Fig. 3. Post-injury GRN expression increases at the protein level

(a) Levels of GRN protein in homogenates of injured and laminectomy control spinal cords were assessed by immunoblot analysis (10 – 20% gradient acrylamide gel) with anti-GRN and antibody. The resulting staining pattern was calibrated with prestained markers (shown in units of kDa on left) and conditioned medium from HEK293 cells expressing GRN (standard). β3-tubulin immunoreactivity served as loading control [34]. (b) GRN immunoreactivity was quantified by densitometry from triplicate immunoblots and normalized for β3-tubulin immunoreactivity. Results were then normalized to the laminectomy control and plotted as relative GRN level ± SD as a function of dpi. GRN levels increased relative to the laminectomy control (C, hollow bar) by 3 dpi and reached a maximum near 7 dpi. GRN levels decreased thereafter but remained elevated above the laminectomy control. (*, p < 0.05; ***, p < 0.001 compared to the laminectomy control group; ANOVA with Dunnett’s post hoc test). (c) Spinal cord homogenate prepared 7 dpi was incubated in the presence or absence of Peptide N-glycosidase F (PNGase F) followed by immunoblot analysis (10% acrylamide gel) with polyclonal anti-mouse GRN antibody. Tissue-derived GRN shifts to lower molecular mass in the presence of Peptide N-glycosidase F.

Fig. 4. Post-injury GRN expression occurs predominantly in macrophages and microglia

Double-label confocal images of transverse sections (at injury epicenter) labeled with CD11b to detect leukocytes (a, d) and anti-GRN antibody (b, e) at 14 dpi (gray matter) and 56 dpi (spared white matter). Merged images (c, f) reveal that nearly all GRN immunoreactive cells label positively for CD11b. Scale bar = 50 µm for panels a–c and 25 µm for panels d–f.

Fig. 5. Post-injury GRN expression colocalizes with lysosome-associated antigen CD68

Double-label confocal images of transverse sections (gray matter at injury epicenter) labeled with CD68 (a, d) to detect activated macrophages and microglia and anti-GRN antibody (b, e) at 28 dpi. Merged images (c, f) reveal that GRN associates with lysosomal-associated membrane protein CD68 in macrophage/microglia phagocytic vesicles. Panels d, e and f (scale bar = 25 µm) are magnified insets from images a, b, and c (scale bar = 100 µm), respectively.
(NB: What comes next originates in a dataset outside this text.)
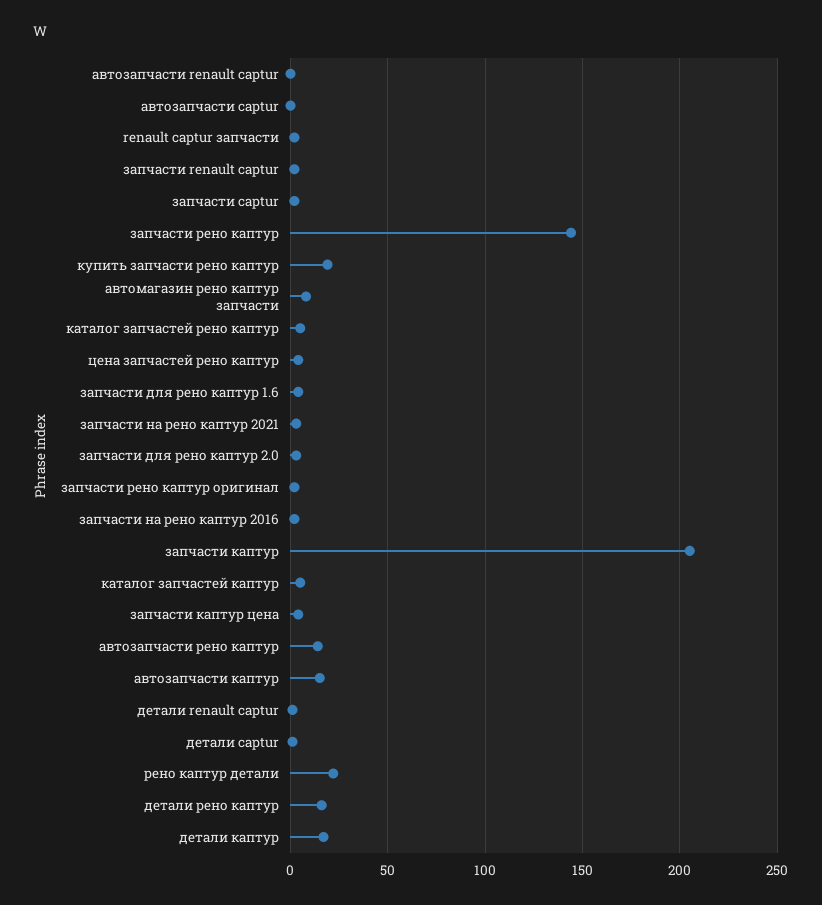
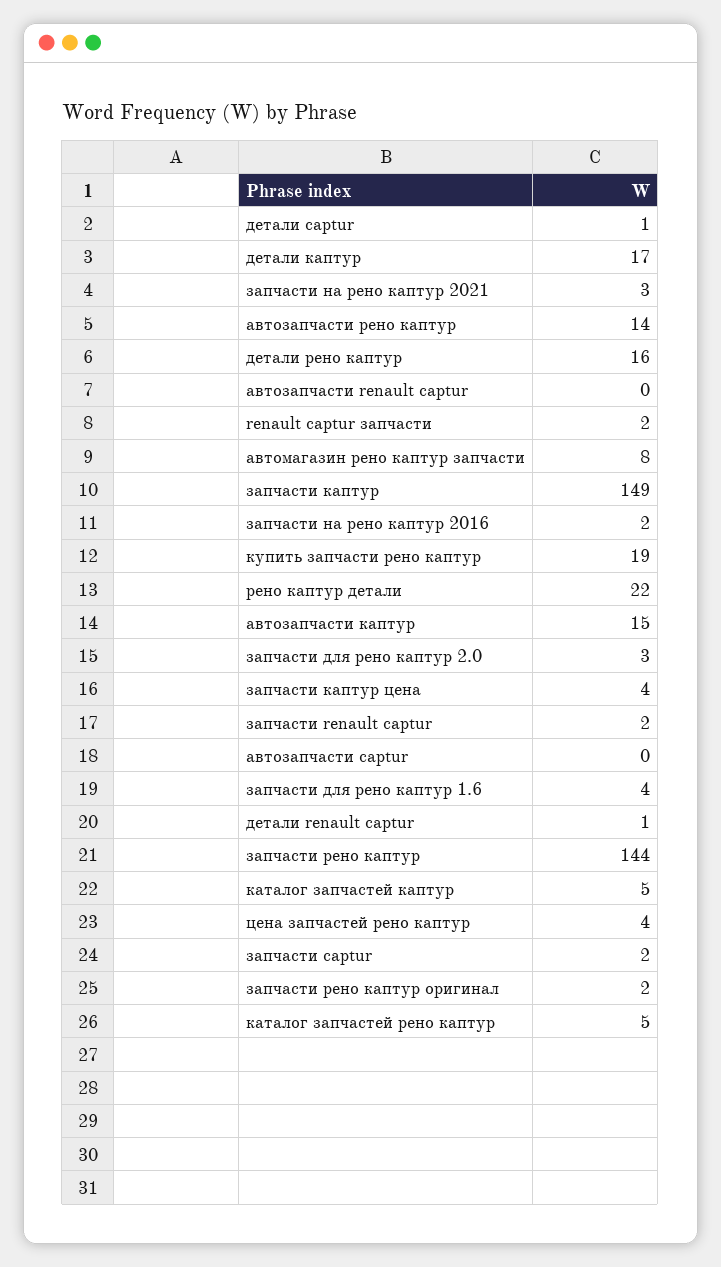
запчасти каптур: 205 -> 149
Fig. 6. Post-injury GRN expression increases at the mRNA level

Levels of GRN mRNA in homogenates of injured and laminectomy control (C, hollow bar) spinal cords were assessed by microarray (a) and quantitative RT-PCR (b) analyses, and plotted as log 2 ratio and 2^−ΔΔC_T, respectively. Both methods reveal significant time-dependent increases in GRN gene expression after injury (**, p < 0.01; ***, p < 0.001 compared to the laminectomy control group; ANOVA with Dunnett’s post hoc test).